When Winter Haven's chatbot can't explain crime trends but readily provides enforcement statistics about homeless encampment removals, it's making editorial choices about what information residents should receive.

When Atlanta's chatbot returns Municipal Court address change forms in response to questions about police accountability, it demonstrates that no one tested this system with questions residents actually ask.

What to Do About It

Test your chatbot on difficult questions before launch. Not just "What are your hours?" or "How do I pay a parking ticket?" Ask it about recent controversies, contested policies, administrative failures. See what it says. See what it omits.
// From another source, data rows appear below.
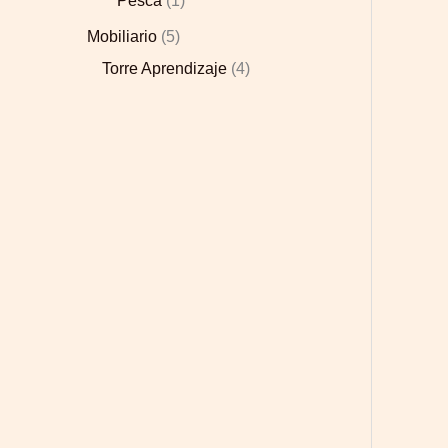
Pesca
1
Mobiliario
5
Torre Aprendizaje
4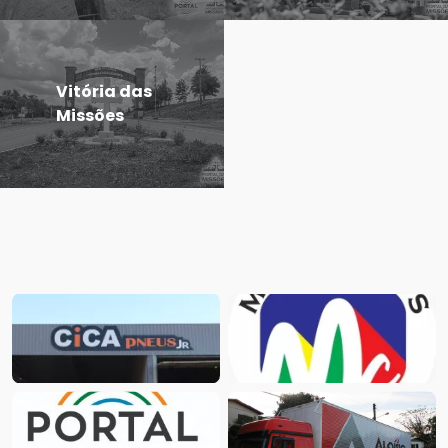
Vitória das
Missões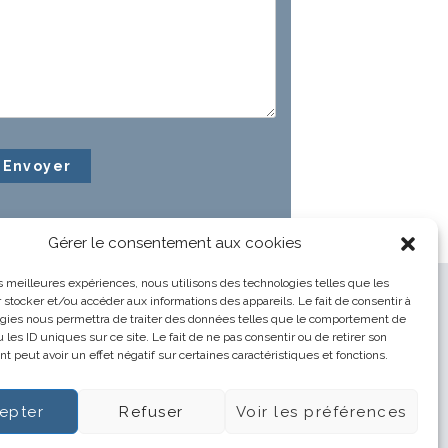
Gérer le consentement aux cookies
les meilleures expériences, nous utilisons des technologies telles que les
 stocker et/ou accéder aux informations des appareils. Le fait de consentir à
gies nous permettra de traiter des données telles que le comportement de
 les ID uniques sur ce site. Le fait de ne pas consentir ou de retirer son
 peut avoir un effet négatif sur certaines caractéristiques et fonctions.
epter
Refuser
Voir les préférences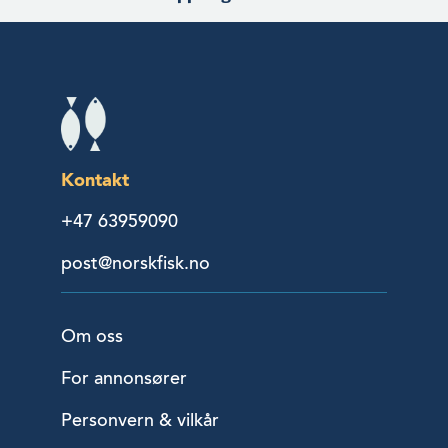
Kontakt
+47 63959090
post@norskfisk.no
Om oss
For annonsører
Personvern & vilkår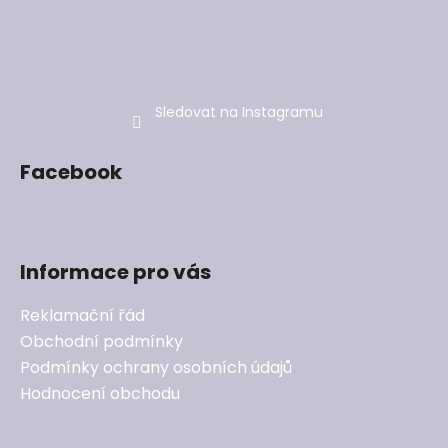
Sledovat na Instagramu
Facebook
Informace pro vás
Reklamační řád
Obchodní podmínky
Podmínky ochrany osobních údajů
Hodnocení obchodu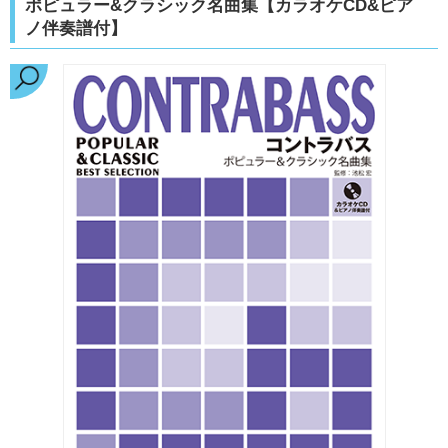
ポピュラー&クラシック名曲集【カラオケCD&ピア
ノ伴奏譜付】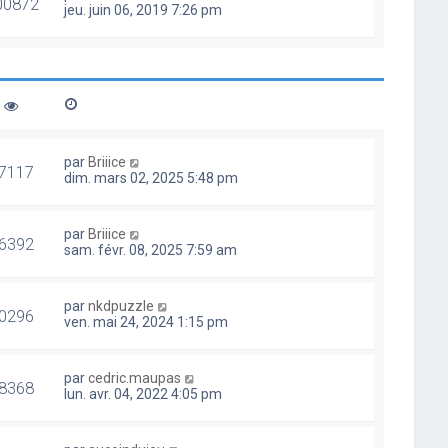
00872
jeu. juin 06, 2019 7:26 pm
par
Briiice
7117
dim. mars 02, 2025 5:48 pm
par
Briiice
6392
sam. févr. 08, 2025 7:59 am
par
nkdpuzzle
0296
ven. mai 24, 2024 1:15 pm
par
cedric.maupas
8368
lun. avr. 04, 2022 4:05 pm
Verify what you've actually deployed. Is it AI or rebranded search? Does it answer questions or just return links? Can it distinguish between policy questions and service requests?

Check who made configuration decisions. If your chatbot emphasizes certain narratives about sensitive topics, find out who decided that and whether it reflects city policy or vendor defaults.

Make systems testable. If journalists, researchers, and oversight bodies can't access your chatbot without downloading an app or creating an account, you can't verify how it works. Phoenix and Detroit require apps. Palo Alto's was down when I tried to test it. Require web accessibility for any system that speaks for the city.

Maintain editorial control. When your chatbot tells residents how the city handles homelessness or crime or police accountability, those are official statements. They should reflect deliberate choices by leadership, not vendor configurations or IT department defaults.

The Real Cost

Denver spent resources deploying Sunny. Winter Haven invested in Ask Winter Haven. Atlanta announced Ava as an innovation. All three systems fail basic tests of whether they help residents understand city policy on contested issues.

The problem isn't that AI is inherently flawed or that technology can't help. The problem is that cities are procuring systems without understanding what they do, configuring them without testing edge cases, and deploying them without mechanisms for residents to challenge what they say.

A resident asking about homelessness policy shouldn't get asked for a street address. A resident asking about police accountability shouldn't get routed to court address forms. A resident asking about crime shouldn't get 50 unfiltered search results.

These systems are already live. They're already representing your city to residents who have legitimate questions about how government works. If your chatbot speaks for your city, you need to know what it's saying — and who decided it should say it.

Katryna Peart researches AI governance in local government and works in LLM evaluation, stress-testing models for bias, nuance, and context. She has written about AI implementation for ICMA and other public-sector publications.